How to Protect Yourself While Using Shopping Apps
A smartphone can do a lot of things. For many of us, they have become an extra appendage, a tool that we can't get through each day without.
Not only do smartphone apps enable online shopping, but an increasing number of people have been using apps to help them shop in brick-and-mortar stores. Even if you haven't used one yet this holiday season, the deep discounts of the post-Christmas clearance sales may be tempting.
Many smartphone apps built for offline shopping, such as Shopkick, Foursquare, Facebook's Nearby feature and the recently launched Shopular, come with geolocation tools to help you find the best deals in your local mall.
The bad news is that smartphone shopping apps can also help identity thieves and physical robbers. The signals your smartphone sends out while you shop make you an attractive target for criminals both online and offline.
Not on your laptop any more
The first thing to consider when using your smartphone to shop is that you don’t have as much protection from malicious code as you would on your laptop.
If you don’t have a mobile anti-virus solution on your phone, then you're leaving your credit-card information on an unsecured device.
If you add the risk of simply losing your phone, or having it taken from you in a public place, you can begin to see why storing financial data — including credit-card information — on your mobile devices can be a tricky proposition.
By adding the geolocation features built into your shopping app, you may find the best deals near you, but you're also giving out the location of your device.
Geolocation technology works by sending out an active signal to seek its location. Those can be picked up by anyone with the right wireless receiver.
A password lock won't protect you, either, not when methods to bypass it are common knowledge.
"It’s on Google," said Jerry Irvine, chief information officer of Prescient Solutions in Schaumburg, Ill., and a member of the National Cyber Security Task Force. "Just search for how to hack an iPhone, or whatever device, and you’ll find instructions."
Your mobile device's default settings instruct it to locate the nearest Wi-Fi network and offer to connect.
For smartphones, this is designed to help the end user save on data costs. If you have a tablet without a data plan, then Wi-Fi is your only connection option.
The problem with doing your shopping on a publicly available Wi-Fi network is that it is publicly available. This means that anyone can access it — or even simulate it.
"Mobile devices can be used as proxies for wireless," Irvine said. "It looks like you are on the mall Wi-Fi and you think you are, but really all of that data is being intercepted before it goes on, in a man-in-the-middle attack."
Using geolocation-enabled apps on a local Wi-Fi network to get the best deal sends out signals each time you use it, making you a more likely target. If your app gives you deal alerts for your local area, then those signals are going out without your knowledge.
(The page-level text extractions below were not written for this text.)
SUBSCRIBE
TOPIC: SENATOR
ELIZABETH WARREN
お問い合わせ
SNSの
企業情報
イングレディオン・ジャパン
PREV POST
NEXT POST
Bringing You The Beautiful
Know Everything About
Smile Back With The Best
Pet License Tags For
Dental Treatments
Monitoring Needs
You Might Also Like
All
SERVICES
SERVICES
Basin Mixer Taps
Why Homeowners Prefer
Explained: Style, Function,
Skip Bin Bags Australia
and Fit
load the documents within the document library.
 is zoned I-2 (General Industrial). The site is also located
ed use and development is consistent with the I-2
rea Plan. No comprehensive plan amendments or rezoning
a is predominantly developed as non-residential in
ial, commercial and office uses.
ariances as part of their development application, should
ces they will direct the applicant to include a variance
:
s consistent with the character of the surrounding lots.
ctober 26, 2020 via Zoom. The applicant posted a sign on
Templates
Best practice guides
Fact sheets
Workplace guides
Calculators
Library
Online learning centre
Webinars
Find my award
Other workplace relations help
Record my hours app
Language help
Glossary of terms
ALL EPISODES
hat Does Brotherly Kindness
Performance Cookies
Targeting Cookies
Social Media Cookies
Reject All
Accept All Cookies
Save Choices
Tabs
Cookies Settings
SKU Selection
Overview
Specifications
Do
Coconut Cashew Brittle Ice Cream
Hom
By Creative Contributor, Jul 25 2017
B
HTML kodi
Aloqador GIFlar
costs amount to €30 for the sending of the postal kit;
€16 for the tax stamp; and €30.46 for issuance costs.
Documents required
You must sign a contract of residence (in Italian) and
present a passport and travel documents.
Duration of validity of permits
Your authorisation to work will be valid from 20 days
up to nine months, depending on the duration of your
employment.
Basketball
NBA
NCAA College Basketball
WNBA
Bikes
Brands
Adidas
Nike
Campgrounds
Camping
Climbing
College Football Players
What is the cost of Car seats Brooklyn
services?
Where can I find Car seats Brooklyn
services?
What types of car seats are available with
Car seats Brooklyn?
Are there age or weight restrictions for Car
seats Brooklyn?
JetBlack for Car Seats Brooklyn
You'll be safer sticking to your wireless carrier's network, even if it does eat up your data allotment.
Shopping apps aren't always safe
If you think using a shopping app will help you find bargains, you may be wrong. Any app that stores your credit-card information, or any of your personal data, puts that information at risk.
As for using social networks while shopping in the mall, think twice. Showing off your location, along with your shopping habits, is less than ideal because it allows those with malicious intentions to better target you.
Remember that any time you put information about yourself on a social network, you lose control of who can see it. If you tell the world you're shopping for a big-ticket item, you tell the world you've got a lot to spend.
Adding your location to the mix makes you a target not just for hackers, but for muggers as well.
But if you absolutely have to…
If you are going to shop online or in the mall with your smartphone, you're going to have to be smart about it. Aside from avoiding apps that store your personal data and sticking to your cellular carrier's data services, what can you do?
You can do a surprising amount. First and foremost, make sure you deal only with stores you know well. Be wary of too-good-to-be-true situations: You may have found a desirable item for 75 percent off, but if the retail site is shady, you may end up getting a lot more than you bargained for.
Skip the dedicated apps and use the Web browser instead. That way, less of your personal data will be stored on your phone at any given time. Just be sure that you log out of each shopping website after you're done with the transaction.
When it's time to pay online, try using a third-party service such as PayPal so that you don't actually give out your credit-card or debit-card information.
Otherwise, use a prepaid debit card or a low-limit credit card that you use only for shopping online. If the number's stolen, your risk will be limited.